* Work required *
Pull out every line in the rows below that contains the string "will", matching its case exactly.

(Extracted page text data)
§

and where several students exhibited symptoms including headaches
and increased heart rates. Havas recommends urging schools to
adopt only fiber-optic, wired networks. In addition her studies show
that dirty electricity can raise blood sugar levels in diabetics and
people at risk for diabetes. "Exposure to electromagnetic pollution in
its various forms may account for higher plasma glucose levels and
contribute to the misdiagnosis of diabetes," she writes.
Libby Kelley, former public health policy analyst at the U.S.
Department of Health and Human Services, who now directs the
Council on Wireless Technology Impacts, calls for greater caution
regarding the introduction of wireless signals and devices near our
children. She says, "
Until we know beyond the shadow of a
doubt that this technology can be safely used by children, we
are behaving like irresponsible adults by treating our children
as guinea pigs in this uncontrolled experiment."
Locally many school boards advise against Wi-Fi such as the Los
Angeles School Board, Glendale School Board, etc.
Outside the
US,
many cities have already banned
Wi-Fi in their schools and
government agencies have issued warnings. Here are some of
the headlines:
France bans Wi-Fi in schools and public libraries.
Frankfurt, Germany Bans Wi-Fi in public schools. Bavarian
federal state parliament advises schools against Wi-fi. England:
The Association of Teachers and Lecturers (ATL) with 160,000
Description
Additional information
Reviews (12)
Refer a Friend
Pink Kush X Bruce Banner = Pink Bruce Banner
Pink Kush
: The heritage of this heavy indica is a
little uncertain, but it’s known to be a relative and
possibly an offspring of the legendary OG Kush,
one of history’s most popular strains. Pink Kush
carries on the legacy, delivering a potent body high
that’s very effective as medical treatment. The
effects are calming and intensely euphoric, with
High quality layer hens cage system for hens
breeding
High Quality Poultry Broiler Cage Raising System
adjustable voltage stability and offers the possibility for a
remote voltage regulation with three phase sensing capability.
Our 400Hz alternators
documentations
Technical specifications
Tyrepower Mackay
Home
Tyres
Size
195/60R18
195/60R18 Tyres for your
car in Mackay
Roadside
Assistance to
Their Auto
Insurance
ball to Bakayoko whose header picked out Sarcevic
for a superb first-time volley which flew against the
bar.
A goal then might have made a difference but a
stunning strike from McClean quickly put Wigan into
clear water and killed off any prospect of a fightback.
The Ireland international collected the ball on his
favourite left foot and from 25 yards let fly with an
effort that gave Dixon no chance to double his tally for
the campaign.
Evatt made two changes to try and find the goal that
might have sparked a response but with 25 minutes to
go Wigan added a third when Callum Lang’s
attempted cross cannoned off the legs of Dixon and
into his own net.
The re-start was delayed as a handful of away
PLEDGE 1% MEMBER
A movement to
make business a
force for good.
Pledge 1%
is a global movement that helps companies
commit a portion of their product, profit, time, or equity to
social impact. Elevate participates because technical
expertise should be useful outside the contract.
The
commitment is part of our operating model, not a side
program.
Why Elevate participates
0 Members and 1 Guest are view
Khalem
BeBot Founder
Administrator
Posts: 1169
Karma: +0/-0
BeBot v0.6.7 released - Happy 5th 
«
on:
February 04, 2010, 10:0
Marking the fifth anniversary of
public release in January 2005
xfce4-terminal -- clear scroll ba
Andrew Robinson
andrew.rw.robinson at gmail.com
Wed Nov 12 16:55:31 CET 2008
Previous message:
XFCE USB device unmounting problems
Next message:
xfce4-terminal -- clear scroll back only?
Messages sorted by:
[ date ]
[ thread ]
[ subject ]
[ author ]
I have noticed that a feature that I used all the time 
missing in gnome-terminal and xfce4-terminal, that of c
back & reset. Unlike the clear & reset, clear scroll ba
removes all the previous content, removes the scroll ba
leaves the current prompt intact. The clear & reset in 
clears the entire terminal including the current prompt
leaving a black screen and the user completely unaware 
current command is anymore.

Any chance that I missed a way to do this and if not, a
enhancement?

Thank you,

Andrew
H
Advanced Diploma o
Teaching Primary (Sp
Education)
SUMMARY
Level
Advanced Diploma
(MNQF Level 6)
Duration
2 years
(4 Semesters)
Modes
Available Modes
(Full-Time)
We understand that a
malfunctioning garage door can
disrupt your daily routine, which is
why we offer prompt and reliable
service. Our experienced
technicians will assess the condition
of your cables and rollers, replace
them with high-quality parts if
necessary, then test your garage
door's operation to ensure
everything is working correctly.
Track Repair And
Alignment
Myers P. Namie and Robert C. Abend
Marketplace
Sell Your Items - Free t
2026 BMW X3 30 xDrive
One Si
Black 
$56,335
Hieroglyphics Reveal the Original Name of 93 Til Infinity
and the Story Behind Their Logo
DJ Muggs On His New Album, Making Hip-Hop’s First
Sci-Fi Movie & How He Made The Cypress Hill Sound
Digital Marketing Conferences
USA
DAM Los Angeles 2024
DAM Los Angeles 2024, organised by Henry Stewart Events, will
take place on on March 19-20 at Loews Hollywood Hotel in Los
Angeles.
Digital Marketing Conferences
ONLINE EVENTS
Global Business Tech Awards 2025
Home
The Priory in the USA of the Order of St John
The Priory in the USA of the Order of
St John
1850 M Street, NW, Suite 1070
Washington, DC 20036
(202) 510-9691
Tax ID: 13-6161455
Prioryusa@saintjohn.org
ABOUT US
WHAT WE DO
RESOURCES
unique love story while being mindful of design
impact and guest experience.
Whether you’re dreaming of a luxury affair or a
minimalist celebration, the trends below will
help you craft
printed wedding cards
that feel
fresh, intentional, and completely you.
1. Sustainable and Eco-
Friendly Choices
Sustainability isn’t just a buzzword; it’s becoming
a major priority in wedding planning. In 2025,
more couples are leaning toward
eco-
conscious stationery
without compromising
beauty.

§

* Exercise response *
technicians will assess the condition
DAM Los Angeles 2024, organised by Henry Stewart Events, will
minimalist celebration, the trends below will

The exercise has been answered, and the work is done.